::: Given data :::

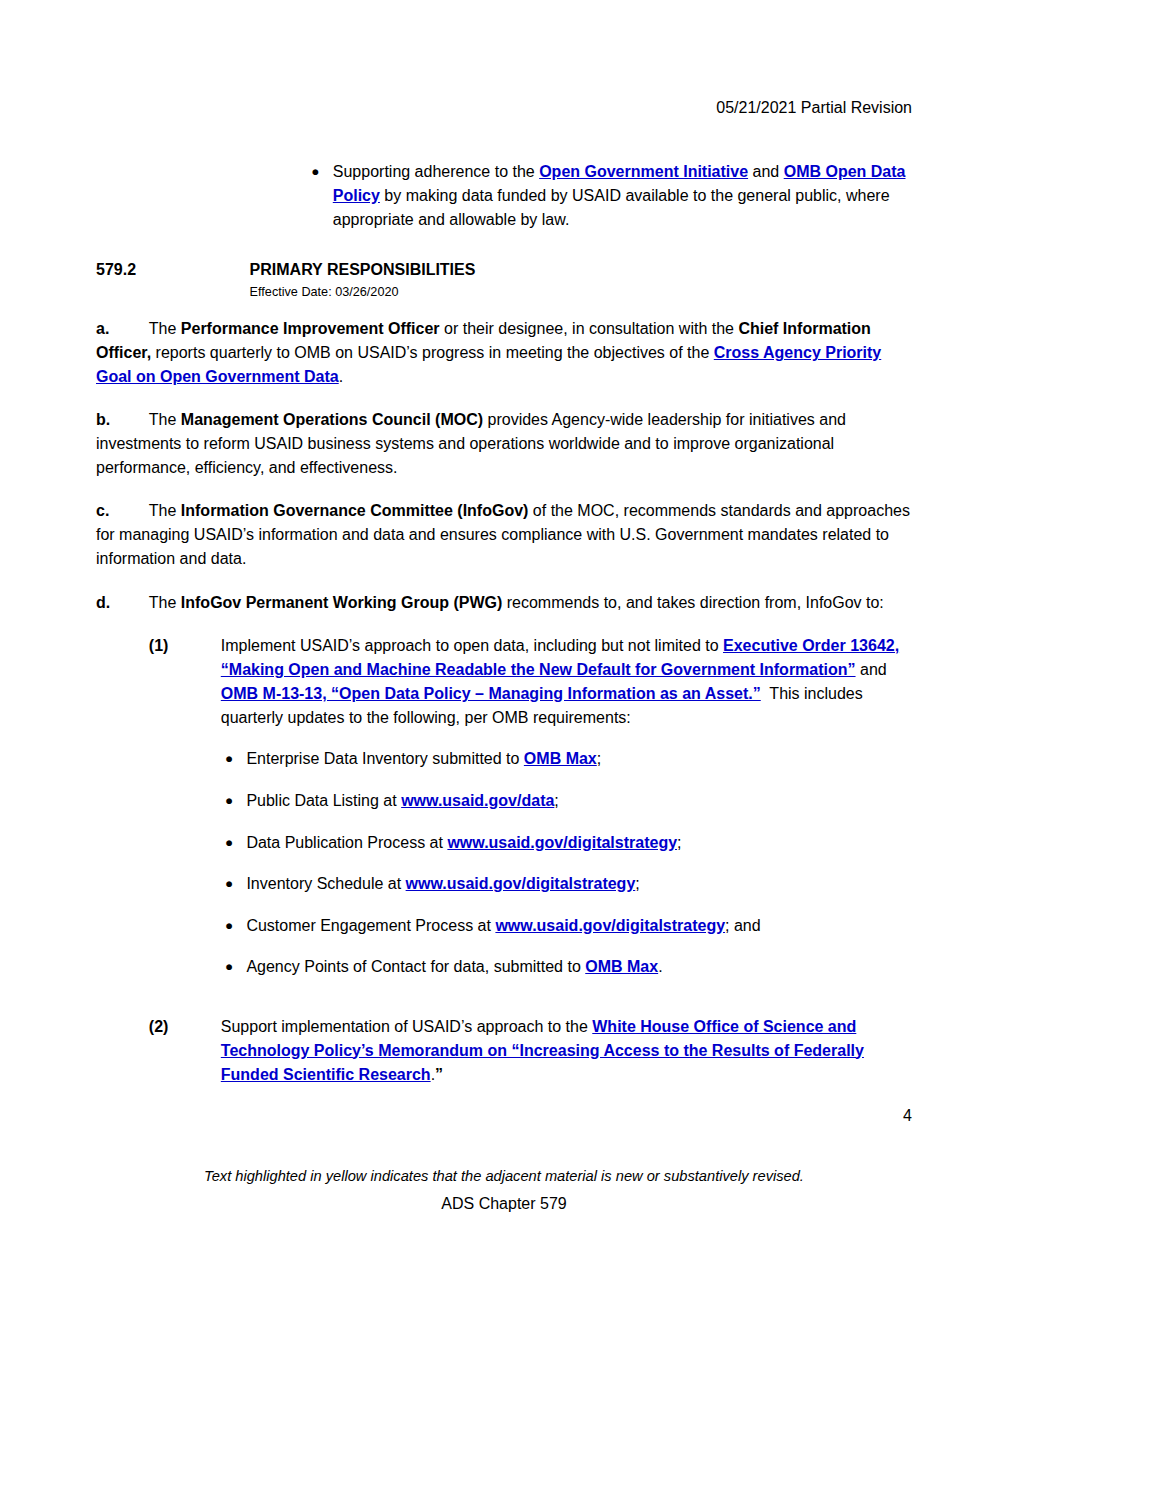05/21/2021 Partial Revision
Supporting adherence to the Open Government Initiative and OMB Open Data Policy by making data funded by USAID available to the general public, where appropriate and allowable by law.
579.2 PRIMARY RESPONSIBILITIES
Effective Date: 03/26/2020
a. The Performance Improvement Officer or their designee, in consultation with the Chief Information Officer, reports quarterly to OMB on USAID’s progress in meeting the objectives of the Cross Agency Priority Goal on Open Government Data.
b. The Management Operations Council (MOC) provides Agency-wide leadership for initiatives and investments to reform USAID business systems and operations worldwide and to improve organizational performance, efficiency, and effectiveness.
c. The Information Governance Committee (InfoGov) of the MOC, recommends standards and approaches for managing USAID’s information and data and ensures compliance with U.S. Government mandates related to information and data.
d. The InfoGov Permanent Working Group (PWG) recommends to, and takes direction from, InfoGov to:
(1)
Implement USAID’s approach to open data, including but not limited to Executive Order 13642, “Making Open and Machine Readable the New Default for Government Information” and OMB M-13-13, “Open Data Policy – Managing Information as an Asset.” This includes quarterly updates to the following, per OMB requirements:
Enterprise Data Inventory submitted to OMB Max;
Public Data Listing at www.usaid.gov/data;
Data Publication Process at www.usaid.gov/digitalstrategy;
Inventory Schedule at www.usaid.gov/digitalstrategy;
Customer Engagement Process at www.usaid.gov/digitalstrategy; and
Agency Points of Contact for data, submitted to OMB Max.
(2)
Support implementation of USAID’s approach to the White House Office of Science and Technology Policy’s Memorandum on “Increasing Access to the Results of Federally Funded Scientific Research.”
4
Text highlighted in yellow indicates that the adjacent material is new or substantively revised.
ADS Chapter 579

:::

- [Exercise directions]:
Once more, please print the whole listing exactly, omitting each image.

- [Response box]:
05/21/2021 Partial Revision
Supporting adherence to the Open Government Initiative and OMB Open Data Policy by making data funded by USAID available to the general public, where appropriate and allowable by law.
579.2 PRIMARY RESPONSIBILITIES
Effective Date: 03/26/2020
a. The Performance Improvement Officer or their designee, in consultation with the Chief Information Officer, reports quarterly to OMB on USAID’s progress in meeting the objectives of the Cross Agency Priority Goal on Open Government Data.
b. The Management Operations Council (MOC) provides Agency-wide leadership for initiatives and investments to reform USAID business systems and operations worldwide and to improve organizational performance, efficiency, and effectiveness.
c. The Information Governance Committee (InfoGov) of the MOC, recommends standards and approaches for managing USAID’s information and data and ensures compliance with U.S. Government mandates related to information and data.
d. The InfoGov Permanent Working Group (PWG) recommends to, and takes direction from, InfoGov to:
(1)
Implement USAID’s approach to open data, including but not limited to Executive Order 13642, “Making Open and Machine Readable the New Default for Government Information” and OMB M-13-13, “Open Data Policy – Managing Information as an Asset.” This includes quarterly updates to the following, per OMB requirements:
Enterprise Data Inventory submitted to OMB Max;
Public Data Listing at www.usaid.gov/data;
Data Publication Process at www.usaid.gov/digitalstrategy;
Inventory Schedule at www.usaid.gov/digitalstrategy;
Customer Engagement Process at www.usaid.gov/digitalstrategy; and
Agency Points of Contact for data, submitted to OMB Max.
(2)
Support implementation of USAID’s approach to the White House Office of Science and Technology Policy’s Memorandum on “Increasing Access to the Results of Federally Funded Scientific Research.”
4
Text highlighted in yellow indicates that the adjacent material is new or substantively revised.
ADS Chapter 579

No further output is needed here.